:: Task brief ::
In the passage on keeping work off the UI thread, rewrite the section from "However, it seems" up to and including "a separate thread.", changing "separate thread" to "background thread".

:: Reading passage ::
Let's look at these three lines of code from your Presenter class:

view.NotifyPendingOperation("...");
bool success = _api.PerformOperation(); 
_view.PendingOperationCompleted(); 

Remember, all things UI need to run on the UI thread. So, what else could be shifted to a background worker thread so that the UI thread stays free to update your progress bar?

Assuming that the presenter doesn't perform long-running (>0.4 seconds or so) operations itself, there's no harm if it runs on the UI thread.

However, it seems to be the case that _api.PerformOperation() is likely a long-running task and will thus block the UI thread. Thus I suggest to you that you execute only this method call on a separate thread.

There are many ways how to do this, and I cannot explain them all in detail. Instead, I'll provide you with some starting points instead:

  • Use a System.ComponentModel.BackgroundWorker to execute your API method on a background thread (via the DoWork event. Continue with _view.PendingOperationCompleted in a handler of the RunWorkerCompleted event...

  • ... but beware: When you subscribe a handler method to this event, it will get called on the background thread, from where you must not update the UI. Either perform a .BeginInvoke (Winforms-only mechanism) on your _view form to get back on the UI thread, or look into System.Threading.SynchronizationContext (generic solution and not easy to understand at first, so google for some tutorials, too!).

:: Entries shown ::
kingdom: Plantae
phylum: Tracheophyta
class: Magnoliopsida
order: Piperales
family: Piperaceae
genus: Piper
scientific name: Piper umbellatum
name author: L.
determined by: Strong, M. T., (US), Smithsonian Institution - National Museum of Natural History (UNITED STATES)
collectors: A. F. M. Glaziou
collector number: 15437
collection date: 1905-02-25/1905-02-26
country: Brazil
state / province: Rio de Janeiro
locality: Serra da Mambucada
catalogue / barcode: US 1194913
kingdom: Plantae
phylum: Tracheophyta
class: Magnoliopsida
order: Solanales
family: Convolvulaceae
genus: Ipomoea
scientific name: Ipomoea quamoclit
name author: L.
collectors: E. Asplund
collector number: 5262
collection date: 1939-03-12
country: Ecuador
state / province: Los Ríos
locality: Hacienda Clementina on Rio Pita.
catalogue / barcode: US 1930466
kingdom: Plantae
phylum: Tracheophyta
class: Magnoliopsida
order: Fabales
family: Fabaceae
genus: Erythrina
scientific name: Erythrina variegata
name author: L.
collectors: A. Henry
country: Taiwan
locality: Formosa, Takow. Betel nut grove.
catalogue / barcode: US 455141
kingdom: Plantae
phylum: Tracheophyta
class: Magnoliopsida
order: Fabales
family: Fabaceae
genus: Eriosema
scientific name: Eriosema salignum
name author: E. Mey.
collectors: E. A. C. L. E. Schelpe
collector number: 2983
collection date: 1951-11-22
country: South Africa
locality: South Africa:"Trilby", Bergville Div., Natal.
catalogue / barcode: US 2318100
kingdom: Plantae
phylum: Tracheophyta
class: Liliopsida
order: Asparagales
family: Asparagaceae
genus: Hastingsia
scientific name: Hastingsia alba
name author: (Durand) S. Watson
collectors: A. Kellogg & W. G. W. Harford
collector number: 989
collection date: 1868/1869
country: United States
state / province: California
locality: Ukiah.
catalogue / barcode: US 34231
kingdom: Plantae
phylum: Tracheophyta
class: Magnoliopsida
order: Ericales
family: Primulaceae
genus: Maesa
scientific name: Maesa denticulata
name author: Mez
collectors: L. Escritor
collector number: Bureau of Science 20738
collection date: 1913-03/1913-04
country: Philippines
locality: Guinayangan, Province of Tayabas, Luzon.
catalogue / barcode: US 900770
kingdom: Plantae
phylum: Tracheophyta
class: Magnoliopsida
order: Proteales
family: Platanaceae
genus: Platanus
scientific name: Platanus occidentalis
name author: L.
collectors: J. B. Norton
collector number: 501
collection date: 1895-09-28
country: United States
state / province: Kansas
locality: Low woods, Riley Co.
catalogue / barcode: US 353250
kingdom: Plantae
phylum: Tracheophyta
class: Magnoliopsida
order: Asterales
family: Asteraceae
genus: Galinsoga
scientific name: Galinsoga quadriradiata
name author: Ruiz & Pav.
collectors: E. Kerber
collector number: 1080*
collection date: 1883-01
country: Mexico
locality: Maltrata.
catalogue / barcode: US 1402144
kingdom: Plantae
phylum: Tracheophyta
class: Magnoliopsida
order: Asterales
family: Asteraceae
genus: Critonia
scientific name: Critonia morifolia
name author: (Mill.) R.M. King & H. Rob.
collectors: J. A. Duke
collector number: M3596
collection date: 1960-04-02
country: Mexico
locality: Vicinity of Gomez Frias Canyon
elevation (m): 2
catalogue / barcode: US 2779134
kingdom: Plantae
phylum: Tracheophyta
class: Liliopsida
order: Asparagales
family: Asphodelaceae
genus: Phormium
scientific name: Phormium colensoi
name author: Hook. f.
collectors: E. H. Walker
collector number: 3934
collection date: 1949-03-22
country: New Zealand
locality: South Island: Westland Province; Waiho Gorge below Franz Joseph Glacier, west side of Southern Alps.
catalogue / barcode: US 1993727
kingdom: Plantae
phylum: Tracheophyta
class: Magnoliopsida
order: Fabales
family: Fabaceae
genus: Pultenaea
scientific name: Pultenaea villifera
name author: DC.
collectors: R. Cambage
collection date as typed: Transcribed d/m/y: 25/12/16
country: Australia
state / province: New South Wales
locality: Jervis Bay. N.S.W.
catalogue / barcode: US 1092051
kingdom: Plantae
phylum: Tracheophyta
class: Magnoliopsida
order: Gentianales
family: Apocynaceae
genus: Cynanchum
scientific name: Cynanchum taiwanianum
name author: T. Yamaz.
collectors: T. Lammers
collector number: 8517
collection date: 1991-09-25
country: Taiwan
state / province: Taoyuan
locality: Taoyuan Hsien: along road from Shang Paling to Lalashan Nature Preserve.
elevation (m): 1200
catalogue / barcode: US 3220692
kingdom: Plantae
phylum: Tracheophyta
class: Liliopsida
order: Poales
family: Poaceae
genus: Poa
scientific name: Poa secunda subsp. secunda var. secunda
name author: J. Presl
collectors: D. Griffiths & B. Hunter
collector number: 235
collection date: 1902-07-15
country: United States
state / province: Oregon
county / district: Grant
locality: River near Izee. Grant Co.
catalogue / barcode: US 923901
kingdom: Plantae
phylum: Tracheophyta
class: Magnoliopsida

:: Solution to this task ::
However, it seems to be the case that _api.PerformOperation() is likely a long-running task and will thus block the UI thread. Thus I suggest to you that you execute only this method call on a background thread.